Move cash faster

May 31, 2013
I joined Wealthfront last week as a new engineer, and I recently wrapped up my first meaty development project within the backend trading system written in Java. The task was to modify the logic used for client withdrawals. Specifically, add logic to first pull from any incoming deposit money that is sitting in escrow, waiting for the transfer to settle or the check to clear. Aside from being what the client likely expects, this withdrawal behavior prevents unnecessary liquidation of assets in certain circumstances, which is good for the value of the client's Wealthfront account.
The infrastructure and development process here is awesome. The mainstay of this awesomeness is Wealthfront’s true continuous integration process. Already I can see that it changes how we work. The development process feels steady - not cyclic, which is good for one’s emotional well being.  Even better, the parts of the process that are missing are the least enjoyable parts! I’m only two weeks in, but it sure feels like I have more time to code, which is what I like to do. The engineering team here has obviously invested a lot in the creation of tools, process, and tests which make it all possible. I haven’t dug into the magic yet, but I pushed “the button” after code review and merge, and a few minutes later my code was running in prod.
So there I was on day two working with the code that withdraws client money from the system. Pretty legit first project, given that there are no QA engineers here and it is real money. My first inclination was to run the full suite of unit tests on localhost. However, there are 8600 of them! Nice.

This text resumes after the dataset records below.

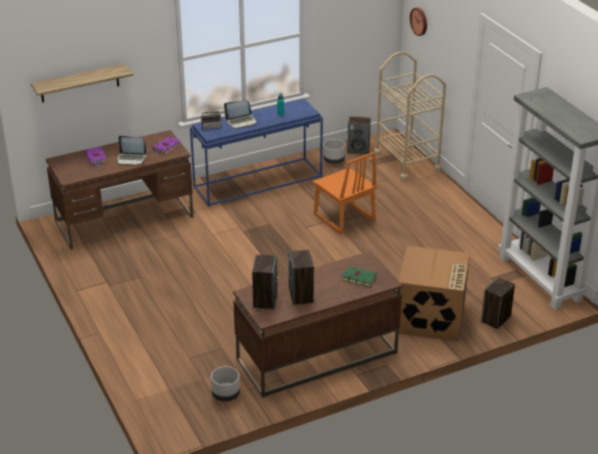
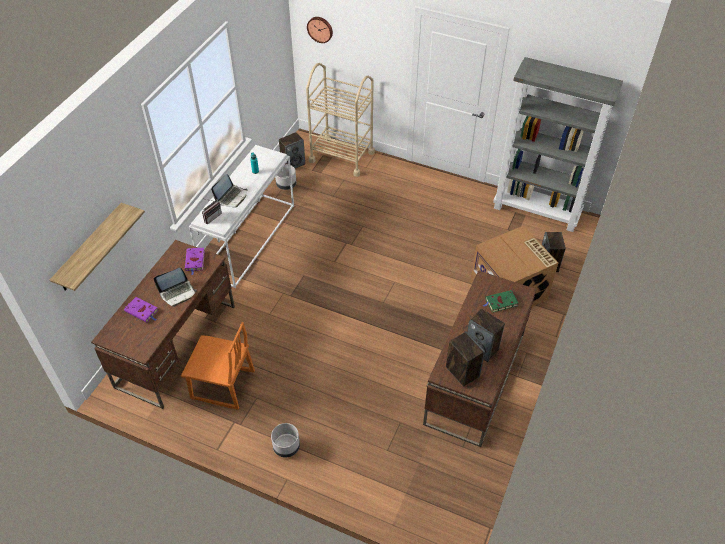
camera: 40 degrees left, 15 degrees up
blue console table [190,99,323,207] -> white console table [189,145,294,288]
grey planter [211,366,240,402] -> grey planter moved to [271,423,300,458]
orange chair [313,152,377,235] -> orange chair moved to [181,322,255,410]

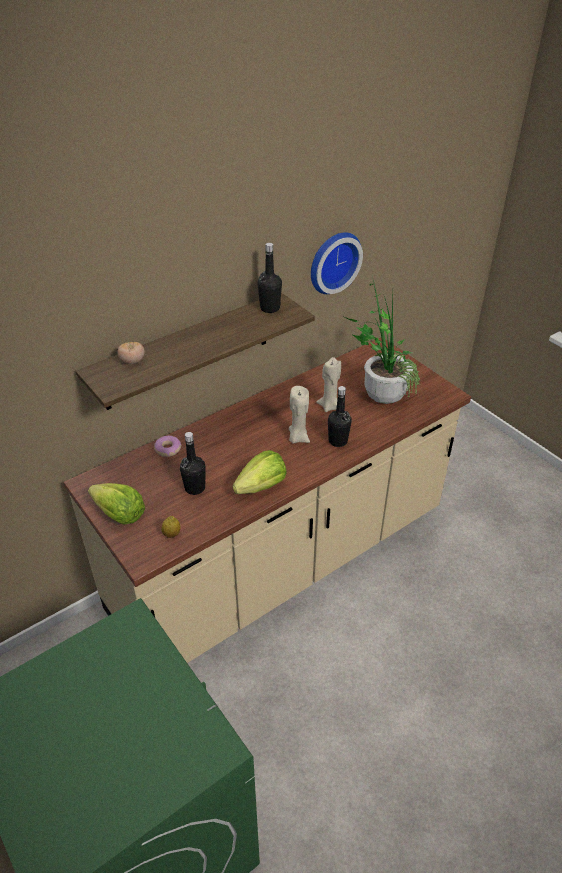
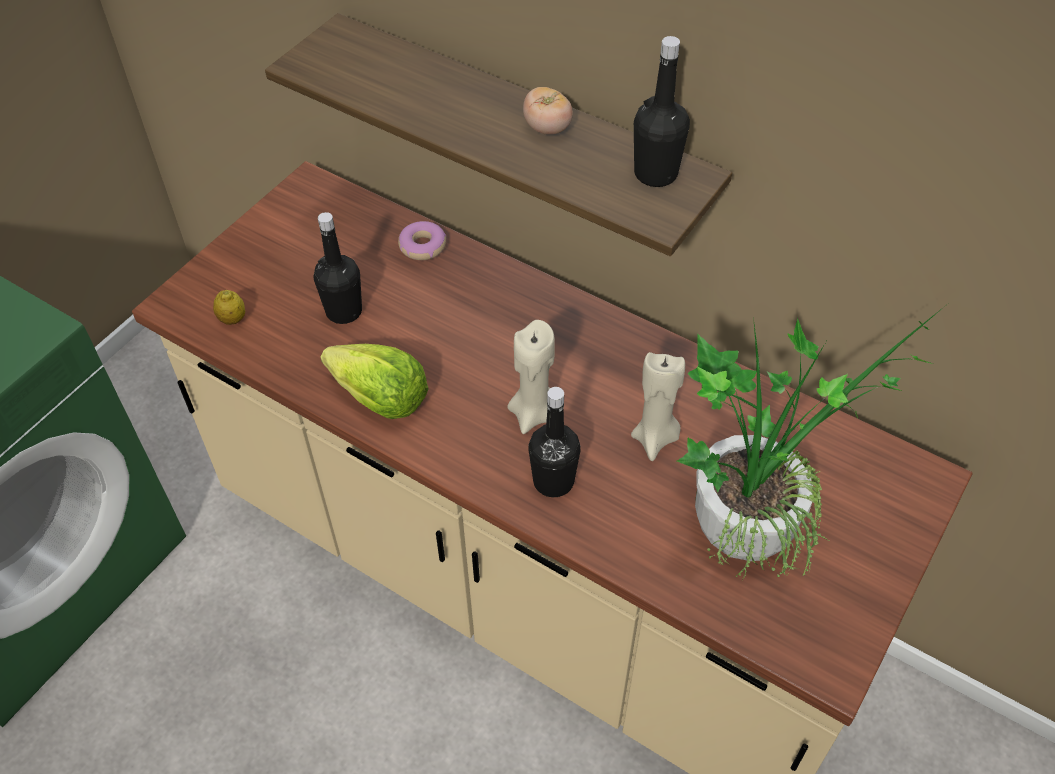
camera: 70 degrees right, 10 degrees up
lettuce [88,483,145,525] -> none
tomato [117,342,144,364] -> tomato moved to [523,87,573,135]
wall clock [311,232,363,294] -> none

I soon learned about PrecommitTests, which runs a subset that it deems important based partially on what files I have modified. Sweet - it runs fast. No worries, because Jenkins runs the full suite whenever I commit.
Not surprisingly, my first cuts broke a lot of tests. One test I really appreciated was JavaBadCodeSnippetsTest. It caught my misuse of Joda’s LocalDate - I failed to explicitly specify the ET timezone:
Past experience with timezone bugs has given me great appreciation for how tricky they can be to notice, and then track down. Needless to say, I am happy that a unit test nipped this one in the bud. And, I am impressed by the testing infrastructure that allowed me to work on critical code with confidence from the get go.
I'm off and running. In the absence of deployment scripts and localhost server configuration, dev ramp up was quick. I’m working on adding mutual fund support into the system now. Week two and I feel productive and important.